Suzie Dooré, editor-at-large, acquired UK and Commonwealth rights from Judith Murray at Greene & Heaton. The new book marks a change of direction for the Polari-winning author of In at the Deep End and Nuclear Family (both published by Borough). Good Books for Bad Children was acquired on proposal, and is slated for publication in 2026.
The novel is an epic love story set in New York City over two decades (1953–1973), during the heyday of American children’s publishing. It tells the story of the lifelong friendship, creative collaboration and love triangle between Virginia, a fiery children’s book editor, her favourite author Sylvia, and Ruth, the shy but brilliant illustrator who brings Sylvia’s books to life and turns them into children’s classics.

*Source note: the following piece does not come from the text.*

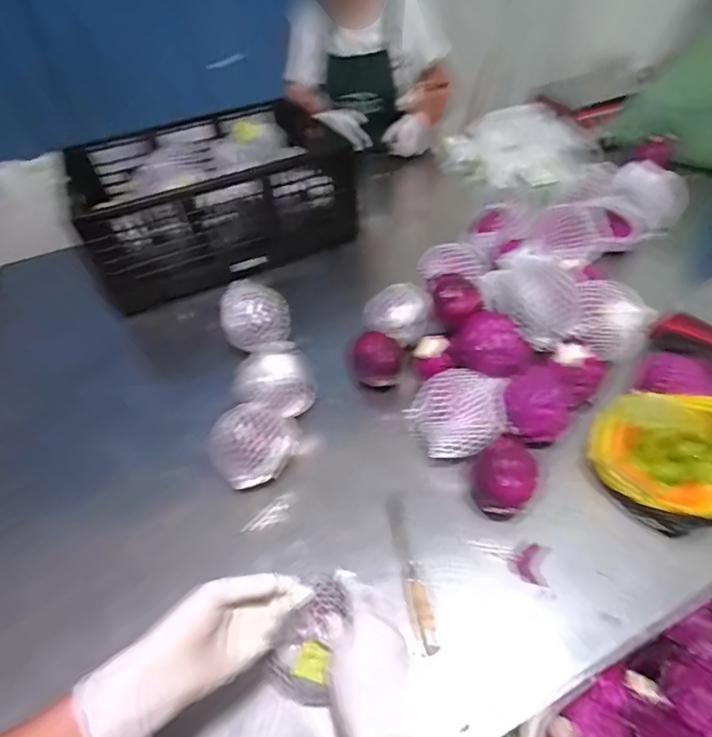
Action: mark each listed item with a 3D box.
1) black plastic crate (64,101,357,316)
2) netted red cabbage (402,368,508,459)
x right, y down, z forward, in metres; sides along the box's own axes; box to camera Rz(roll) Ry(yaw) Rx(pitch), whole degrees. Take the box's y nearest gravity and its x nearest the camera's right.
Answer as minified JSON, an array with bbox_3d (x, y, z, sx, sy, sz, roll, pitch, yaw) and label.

The blurb reads: “The three women have to contend with the ‘boys on the sixth floor’ – the company directors – who are constantly looking for an excuse to fold the children’s department in with the adult trade division and put Virginia out of a job, and Ethel Hope Gray, the most powerful children’s librarian in the country, who hates the books that Virginia publishes – especially Sylvia and Ruth’s picture books – and wants to destroy their careers.”
Davies said: “I can’t wait to work with Suzie and the brilliant Borough Press team again on Good Books for Bad Children.
“The book is a love letter to publishing and children’s books, inspired by my 12 years as a children’s book editor, and by the lives of three brilliant women who revolutionised American children’s books in the middle of the 20th Century: legendary editor Ursula Nordstrom, eccentric librarian Anne Carroll Moore and the glamorous, charismatic Margaret Wise Brown, who wrote dozens of children’s classics, including Goodnight Moon.”
Dooré said: “Kate is a dream to work with, and I couldn’t be more thrilled to have signed on the line for Good Books for Bad Children, which has both the greatest title and strongest premise I’ve heard in ages. The sample material is killer, too – shades of ’Mad Men’, but set in children’s publishing in New York and based on real people – it’s going to be a riot, and will bring Kate’s wonderful writing to an even wider audience.”
Murray said the book “has one of the best titles ever, and three of the most fascinating, brilliant, flawed and loveable heroines I have come across”.
Davies is a novelist, screenwriter and author of children’s books. Before becoming a full-time writer, she worked as an editor at Usborne Publishing, Scholastic Children’s Books, Walker Books, Frances Lincoln Children’s Books and Wide Eyed Editions. She lives in east London with her wife and son.